Friend object: number~

The number~ object, available on the object palette, is similar to a number box, but it works in the audio domain.

The number~ object samples the audio stream and displays its value at these intervals. You can set the interval in the inspector, allowing you to tune the display to your needs. If the value changes fast (like the output of a high-speed oscillator), you may want to use a fast sampling rate. If it is slower, like in our example, you can use the default rate – or even something slower.

Our example may sound a little odd - the sliding pitch value seems to speed up when we jump to high values, and slow down when we use low values. That's because the frequency-to-pitch values are non-linear; each pitch step becomes larger as the frequency increases. In order to make things a little more linear, we need to use a new object for our MIDI-to-frequency translation.

Friend object: mtof~

If we do the line~ translation before the MIDI translation, we can make the transitions more linear. However, the output of line is, again, audio-rate, so we need to find a different way to perform our mtof translation. There is an audio-rate version of mtof called mtof~, which we can use to provide our audio-rate translation:

So now we've used the line~ transition mechanism to create smooth transitions, but we can also use the line object to create an envelope. Creating envelopes is critically important in almost any sort of synthesis; it is used for amplitude changes that form the basis of many sounds, and is also often used for generating filter changes as well.

The simplest envelope is the AR (Attack-Release) envelope, where two values are provided: an attack time and a release time. The easiest way to create an AR envelope is with the following patch:

Whenever a note start is received by our device, it will ramp up to a 1.0 level over the time period that was entered by the attack control. The release time is the time it takes to revert back to 0.0 once a note-off is received. Remember: a note off is simply a note message with velocity of 0, so we have to be looking for this on every note message.

A more complex envelope is available with a more complex object: the adsr~ object.

Related object: adsr~

The adsr~ object gives us a complex four-stage envelope; one that produces Attack, Decay, Sustain and Release stages. The controls necessary to create this are:

- Attack time (the time to go from 0.0 to 1.0 at note onset)

- Decay time (the time to go from 1.0 to the sustain level)

- Sustain level (the output level while you are holding a note)

- Release time (the time to go from the sustain level to 0.0 when the note is released)

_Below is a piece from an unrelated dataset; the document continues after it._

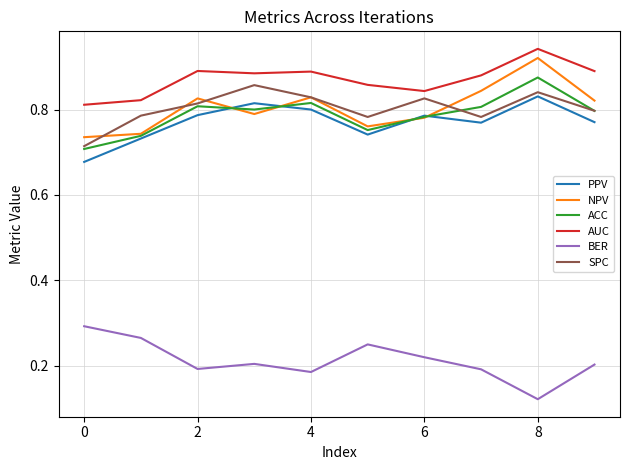

True or false: ACC and BER intersect in this chart.

False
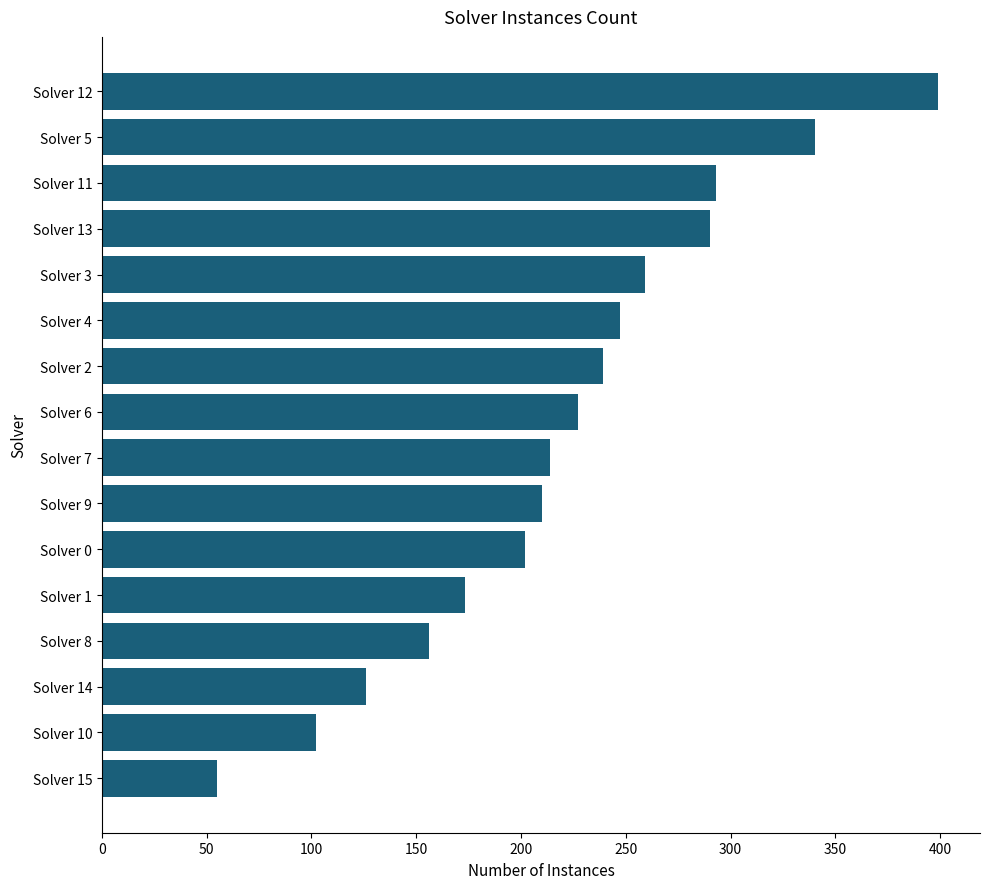

What is the change in value from Solver 5 to Solver 3?

-81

These four controls are best mapped to MIDI type controls in the range of 0-127, since you will often want to control them with MIDI controllers. In the following synth voice, we will have each timing stage last for 2 seconds, giving us a fairly useful level envelope:

Now, if we combine the adsr~ envelope for amplitude while also using an AR envelope (based on line~) for the filter, we can create a pretty credible analog synthesizer emulation for our synth voice:

You can use a combination of the line~ and adsr~ objects to create a vast array of sound modifiers with relative ease. One of the best things about the MSP objects is that we can plug almost anything into almost anything else and it all comes together with relative ease!